Они вышли в низкий, сводчатый коридор. Воздух здесь был чуть суше, пахнул старой пылью и маслом от фонарей. Калмыков стоял у тяжелой дубовой двери, вмурованной в толстую стену. Его лицо в свете керосиновой лампы было непроницаемо, но взгляд скользнул по Дзержинскому – по его запачканному пальто, по руке, все еще сжатой в железной хватке Влада, по лицу, где застыла пустота после бури.
– Комната готова, Ваше Императорское Величество, – отчеканил он. Дверь со скрипом отворилась внутрь.

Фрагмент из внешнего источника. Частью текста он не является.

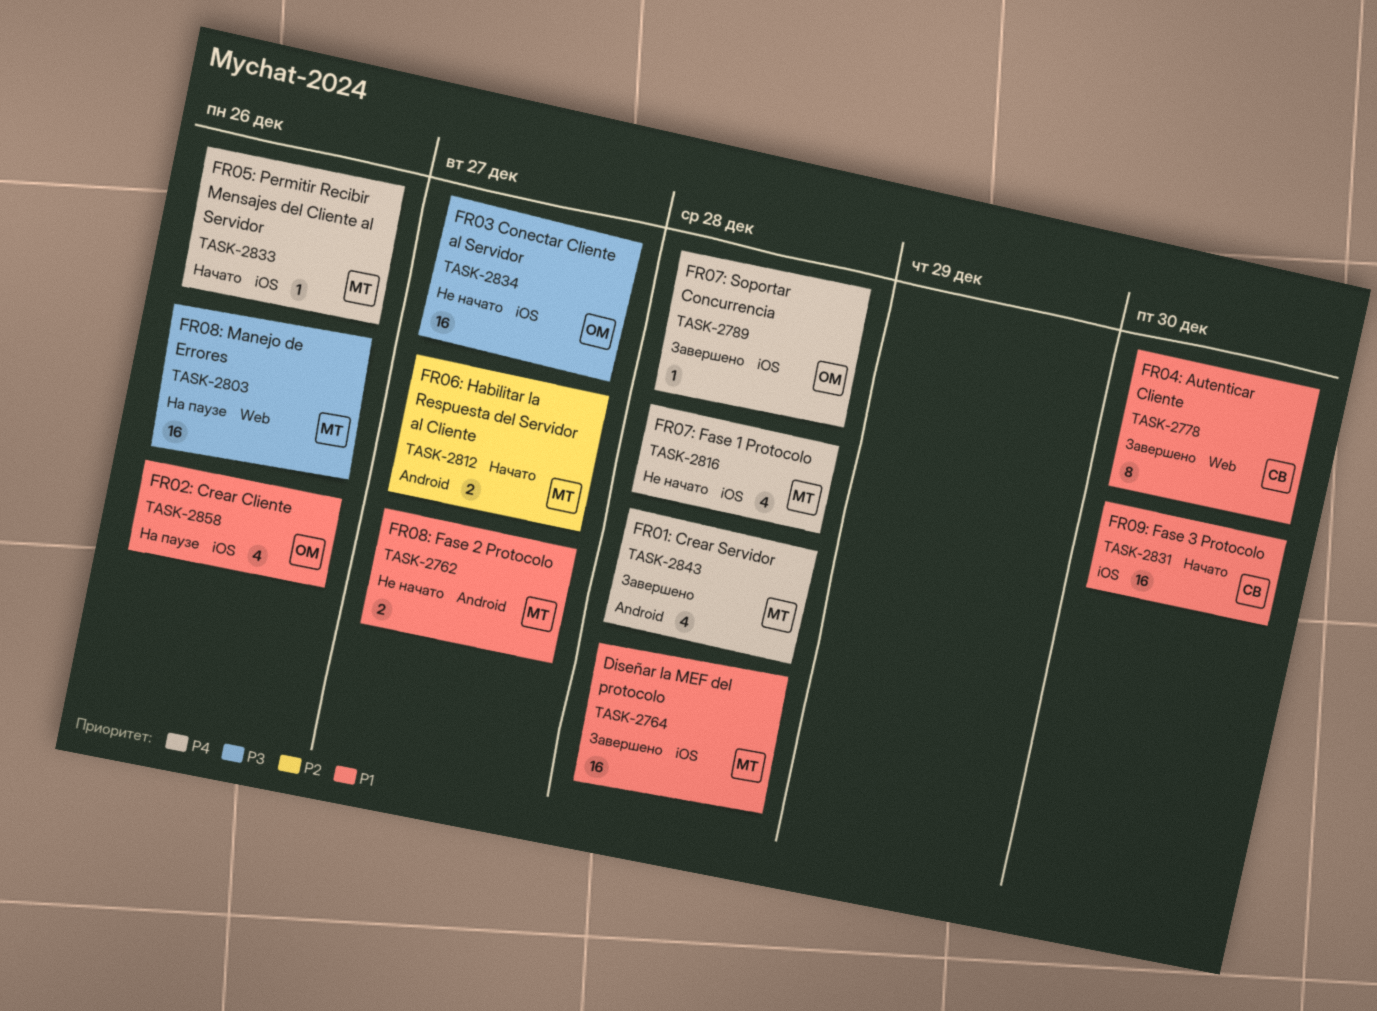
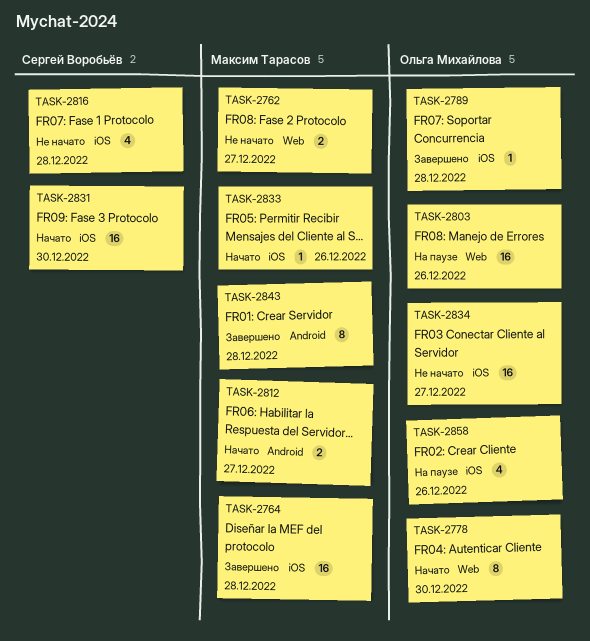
TASK-2762, label: Android -> Web
TASK-2778, status: Завершено -> Начато
TASK-2778, owner: Сергей Воробьёв -> Ольга Михайлова
TASK-2803, owner: Максим Тарасов -> Ольга Михайлова
TASK-2816, owner: Максим Тарасов -> Сергей Воробьёв
TASK-2843, estimate: 4 -> 8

Дзержинский шагнул первым, как слепой. Узкое пространство поглотило его: грубые каменные стены, узкая койка с серым солдатским одеялом, простой стол, тяжелое кресло с потертой кожей. На столе – глиняный кувшин с водой, оловянная кружка, жестяной чайник, от которого еще валил слабый пар, и пиала из темной керамики. Рядом лежал бумажный фунтик с щепотью сахарного песка. Крошечное окно-бойница, не шире ладони, открывалось в ночь. За ним лежала Москва – черные зубцы крыш, редкие желтые огоньки окон, купола церквей, едва различимые силуэты башен Кремля, все тонущее в густой, холодной синеве предрассветья. Влад почувствовал, как мышцы запястья Дзержинского под его пальцами внезапно ослабели, стали безжизненными. Он разжал хватку.
Феликс шагнул в комнату механически, остановился посредине. Он не смотрел на стол, на окно, на кровать. Его взгляд был устремлен куда-то внутрь себя или в пустоту каменной стены. Плечи ссутулились под незримой тяжестью, казалось, еще мгновение – и он рухнет.
– Оставь нас, – приказал Влад Калмыкову, и адъютанту, стоявшему за его спиной, не глядя на дверь. Тень в проеме молча скользнула наружу. Дверь прикрылась с громким, одиноким скрипом петлей в наступившей тишине. Влад подошел к столу. Шум шагов по каменному полу был единственным звуком. Он взял чайник, налил в пиалу. Темная, почти черная жидкость заструилась, пар поднялся густым, теплым облаком, пахнущим дымом и терпкостью. Он взял ложку, положил в пиалу два куска сахара из фунтика. Звук металла о керамику, когда он размешивал, был резким, отчетливым, почти болезненным в тишине.